--- ACTIVITY ---
Start to finish, print the entries exactly, and carry none of the pictures over.

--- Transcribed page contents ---
⟨

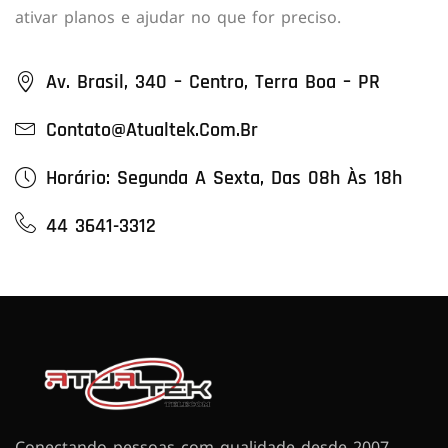
ativar planos e ajudar no que for preciso.
Av. Brasil, 340 – Centro, Terra Boa – PR
Contato@atualtek.com.br
Horário: Segunda A Sexta, Das 08h Às 18h
44 3641-3312
Conectando pessoas com qualidade desde 2007.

⟩

--- RESULT OF THIS EXERCISE ---
ativar planos e ajudar no que for preciso.
Av. Brasil, 340 – Centro, Terra Boa – PR
Contato@atualtek.com.br
Horário: Segunda A Sexta, Das 08h Às 18h
44 3641-3312
Conectando pessoas com qualidade desde 2007.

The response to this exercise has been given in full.